You know what other condition was thought to have disappeared? Wandering womb. Let's bring all the old discredited stuff back and make medicine great again with all the modern stuff from checks note the 1800s.

 

Fact: what other illness can you think of, which requires a Private Members Bill being given permission to be laid before Parliament, to get it and the medical profession to acknowledge that the illness has been recorded by the world Health Organisation as a neurological illness since 1969? I can't think of one. Now that's landmark unique.

 

Oooof!

certainly right about it being a fantastic sum of money if 16% of the NHS budget was spent on psychosomatic illnesses in 1999. I'm assuming that means 'being given to those who are working psychosomatic depts' on the basis of the note regarding questions of how much of that was unnecessarily arising from misdiagnosis or tendency to send people there when it wasn't the correct place to have sent them

 

with the knock on effects to the DWP and lost tax revenue? Stratospheric costs.
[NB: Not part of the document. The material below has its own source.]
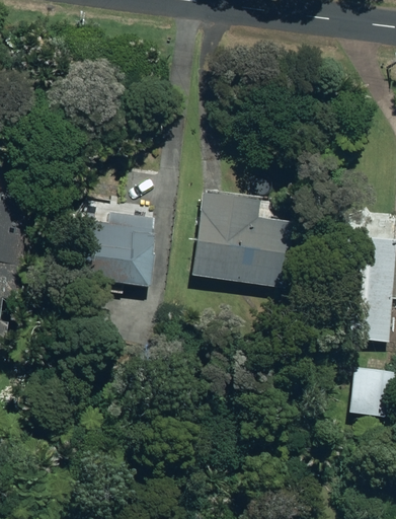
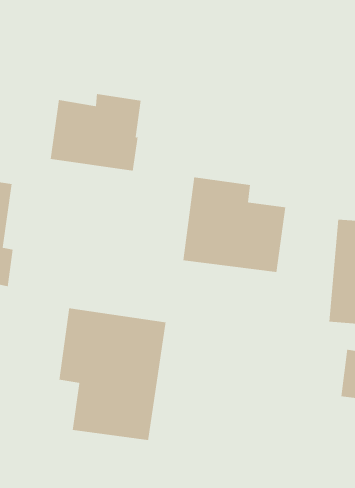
building: [66,212,158,290] -> [50,94,142,171]
building: none -> [59,308,166,441]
It's clearly one of the reasons why the 2001 Woodstock Malingerer's conference happened. Just a shame they didn't spend more on biomedical research isn't it. It's one of the things the Private Members Bill was asking to be monitored by an annual report to parliament in 1988, 30 years ago! Obviously, that didn't happen.

 

interesting. so the money flowed first and then this was about them trying to explain that they weren't just a big old wastage-hole

Shame we don't have a few more people like this in the ears of the correct people reminding them that maybe the gamblers fallacy issue with the dept and staff is what is going on - they will always keep going back for more and some depts seem to get away with basically making the problem they claim they help just 'always increasing' and noone questioning whether they are 'the problem'

classic distractor to just diss your victims. and get your funders who might be already that way bigoted sadly to agree any money making things worse is fine.

 

Neurasthenia was forgotten because it lacks specificity.